▶ _TASK PROMPT_
The records are to be copied word for word, and the pictures dropped.

Collected data
▬▬▬▬▬▬▬▬▬▬

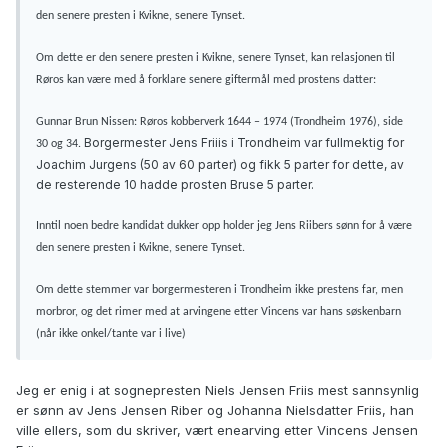
den senere presten i Kvikne, senere Tynset.
Om dette er den senere presten i Kvikne, senere Tynset, kan relasjonen til
Røros kan være med å forklare senere giftermål med prostens datter:
Gunnar Brun Nissen: Røros kobberverk 1644 – 1974 (Trondheim 1976), side
Borgermester Jens Friiis i Trondheim var fullmektig for
30 og 34.
Joachim Jurgens (50 av 60 parter) og fikk 5 parter for dette, av
de resterende 10 hadde prosten Bruse 5 parter.
Inntil noen bedre kandidat dukker opp holder jeg Jens Riibers sønn for å være
den senere presten i Kvikne, senere Tynset.
Om dette stemmer var borgermesteren i Trondheim ikke prestens far, men
morbror, og det rimer med at arvingene etter Vincens var hans søskenbarn
(når ikke onkel/tante var i live)
Jeg er enig i at sognepresten Niels Jensen Friis mest sannsynlig
er sønn av Jens Jensen Riber og Johanna Nielsdatter Friis, han
ville ellers, som du skriver, vært enearving etter Vincens Jensen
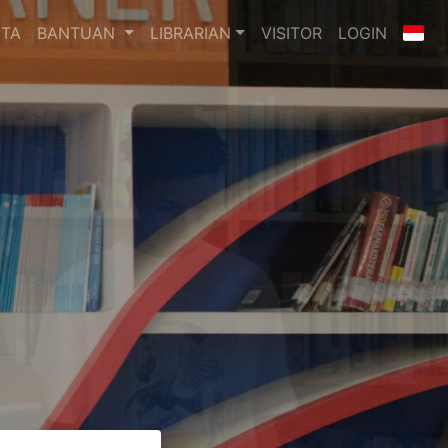
ITA
BANTUAN
LIBRARIAN
VISITOR
LOGIN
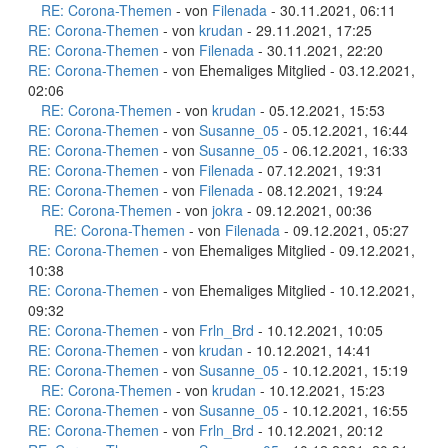
RE: Corona-Themen
- von
Filenada
- 30.11.2021, 06:11
RE: Corona-Themen
- von
krudan
- 29.11.2021, 17:25
RE: Corona-Themen
- von
Filenada
- 30.11.2021, 22:20
RE: Corona-Themen
- von Ehemaliges Mitglied - 03.12.2021,
02:06
RE: Corona-Themen
- von
krudan
- 05.12.2021, 15:53
RE: Corona-Themen
- von
Susanne_05
- 05.12.2021, 16:44
RE: Corona-Themen
- von
Susanne_05
- 06.12.2021, 16:33
RE: Corona-Themen
- von
Filenada
- 07.12.2021, 19:31
RE: Corona-Themen
- von
Filenada
- 08.12.2021, 19:24
RE: Corona-Themen
- von
jokra
- 09.12.2021, 00:36
RE: Corona-Themen
- von
Filenada
- 09.12.2021, 05:27
RE: Corona-Themen
- von Ehemaliges Mitglied - 09.12.2021,
10:38
RE: Corona-Themen
- von Ehemaliges Mitglied - 10.12.2021,
09:32
RE: Corona-Themen
- von
Frln_Brd
- 10.12.2021, 10:05
RE: Corona-Themen
- von
krudan
- 10.12.2021, 14:41
RE: Corona-Themen
- von
Susanne_05
- 10.12.2021, 15:19
RE: Corona-Themen
- von
krudan
- 10.12.2021, 15:23
RE: Corona-Themen
- von
Susanne_05
- 10.12.2021, 16:55
RE: Corona-Themen
- von
Frln_Brd
- 10.12.2021, 20:12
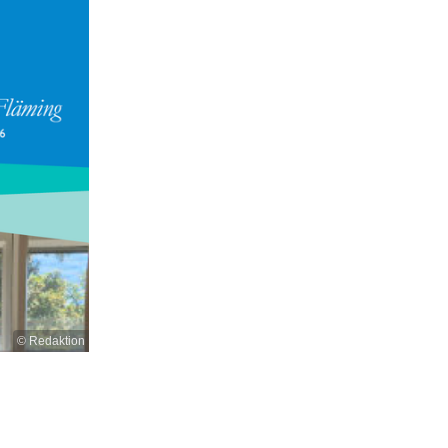
© Redaktion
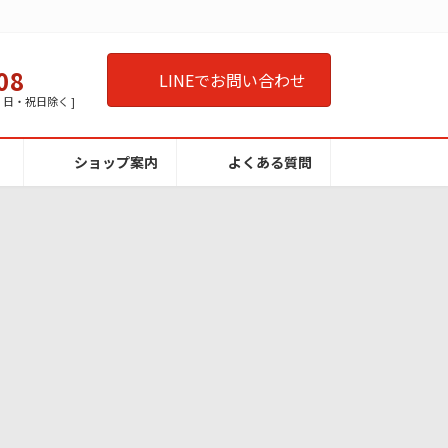
08
LINEでお問い合わせ
曜・日・祝日除く ]
ショップ案内
よくある質問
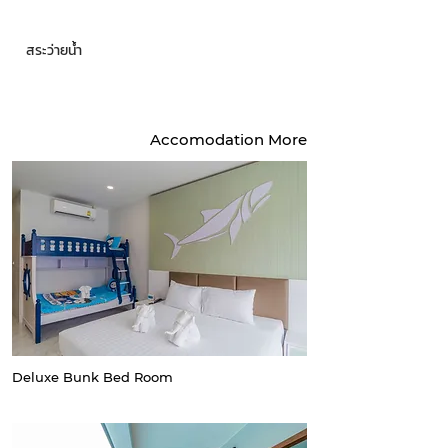
สระว่ายน้ำ
Accomodation More
Deluxe Bunk Bed Room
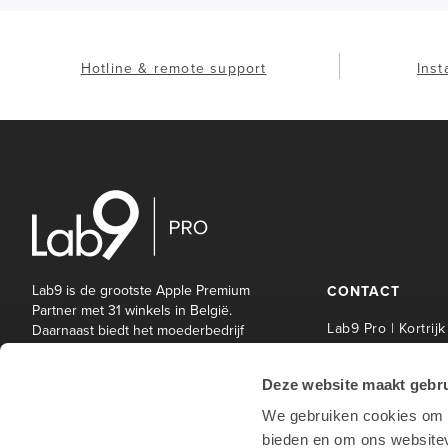
Hotline & remote support
Inst
Lab9 is de grootste Apple Premium
CONTACT
Partner met 31 winkels in België.
Lab9 Pro | Kortrijk
Daarnaast biedt het moederbedrijf
Lab9 Pro een brede waaier aan IT-
Lab9 Pro Service 
en andere diensten aan bedrijven
| Kortrijk
Deze website maakt gebru
en onderwijsinstellingen.
Lab9 Pro | Hasselt
We gebruiken cookies om c
Lab9 Pro | Antwe
bieden en om ons websitev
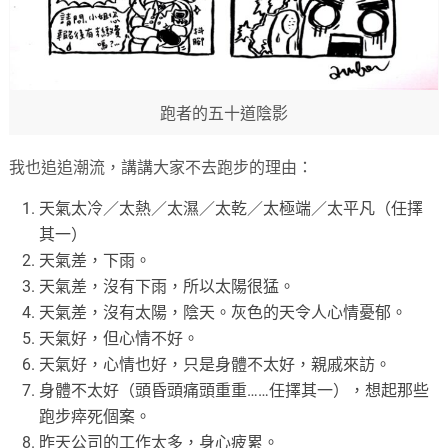
跑者的五十道陰影
我也追追潮流，講講大家不去跑步的理由：
天氣太冷／太熱／太濕／太乾／太極端／太平凡（任擇
其一）
天氣差，下雨。
天氣差，沒有下雨，所以太陽很猛。
天氣差，沒有太陽，陰天。灰色的天令人心情憂郁。
天氣好，但心情不好。
天氣好，心情也好，只是身體不太好，親戚來訪。
身體不太好（頭昏頭痛頭重重……任擇其一），想起那些
跑步瘁死個案。
昨天公司的工作太多，身心疲累。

▬▬▬▬▬▬▬▬▬▬

▶ _TASK RESULT_
den senere presten i Kvikne, senere Tynset.
Om dette er den senere presten i Kvikne, senere Tynset, kan relasjonen til
Røros kan være med å forklare senere giftermål med prostens datter:
Gunnar Brun Nissen: Røros kobberverk 1644 – 1974 (Trondheim 1976), side
Borgermester Jens Friiis i Trondheim var fullmektig for
30 og 34.
Joachim Jurgens (50 av 60 parter) og fikk 5 parter for dette, av
de resterende 10 hadde prosten Bruse 5 parter.
Inntil noen bedre kandidat dukker opp holder jeg Jens Riibers sønn for å være
den senere presten i Kvikne, senere Tynset.
Om dette stemmer var borgermesteren i Trondheim ikke prestens far, men
morbror, og det rimer med at arvingene etter Vincens var hans søskenbarn
(når ikke onkel/tante var i live)
Jeg er enig i at sognepresten Niels Jensen Friis mest sannsynlig
er sønn av Jens Jensen Riber og Johanna Nielsdatter Friis, han
ville ellers, som du skriver, vært enearving etter Vincens Jensen
ITA
BANTUAN
LIBRARIAN
VISITOR
LOGIN
RE: Corona-Themen
- von
Filenada
- 30.11.2021, 06:11
RE: Corona-Themen
- von
krudan
- 29.11.2021, 17:25
RE: Corona-Themen
- von
Filenada
- 30.11.2021, 22:20
RE: Corona-Themen
- von Ehemaliges Mitglied - 03.12.2021,
02:06
RE: Corona-Themen
- von
krudan
- 05.12.2021, 15:53
RE: Corona-Themen
- von
Susanne_05
- 05.12.2021, 16:44
RE: Corona-Themen
- von
Susanne_05
- 06.12.2021, 16:33
RE: Corona-Themen
- von
Filenada
- 07.12.2021, 19:31
RE: Corona-Themen
- von
Filenada
- 08.12.2021, 19:24
RE: Corona-Themen
- von
jokra
- 09.12.2021, 00:36
RE: Corona-Themen
- von
Filenada
- 09.12.2021, 05:27
RE: Corona-Themen
- von Ehemaliges Mitglied - 09.12.2021,
10:38
RE: Corona-Themen
- von Ehemaliges Mitglied - 10.12.2021,
09:32
RE: Corona-Themen
- von
Frln_Brd
- 10.12.2021, 10:05
RE: Corona-Themen
- von
krudan
- 10.12.2021, 14:41
RE: Corona-Themen
- von
Susanne_05
- 10.12.2021, 15:19
RE: Corona-Themen
- von
krudan
- 10.12.2021, 15:23
RE: Corona-Themen
- von
Susanne_05
- 10.12.2021, 16:55
RE: Corona-Themen
- von
Frln_Brd
- 10.12.2021, 20:12
© Redaktion
08
LINEでお問い合わせ
曜・日・祝日除く ]
ショップ案内
よくある質問
สระว่ายน้ำ
Accomodation More
Deluxe Bunk Bed Room
Hotline & remote support
Inst
Lab9 is de grootste Apple Premium
CONTACT
Partner met 31 winkels in België.
Lab9 Pro | Kortrijk
Daarnaast biedt het moederbedrijf
Lab9 Pro een brede waaier aan IT-
Lab9 Pro Service 
en andere diensten aan bedrijven
| Kortrijk
Deze website maakt gebru
en onderwijsinstellingen.
Lab9 Pro | Hasselt
We gebruiken cookies om c
Lab9 Pro | Antwe
bieden en om ons websitev
跑者的五十道陰影
我也追追潮流，講講大家不去跑步的理由：
天氣太冷／太熱／太濕／太乾／太極端／太平凡（任擇
其一）
天氣差，下雨。
天氣差，沒有下雨，所以太陽很猛。
天氣差，沒有太陽，陰天。灰色的天令人心情憂郁。
天氣好，但心情不好。
天氣好，心情也好，只是身體不太好，親戚來訪。
身體不太好（頭昏頭痛頭重重……任擇其一），想起那些
跑步瘁死個案。
昨天公司的工作太多，身心疲累。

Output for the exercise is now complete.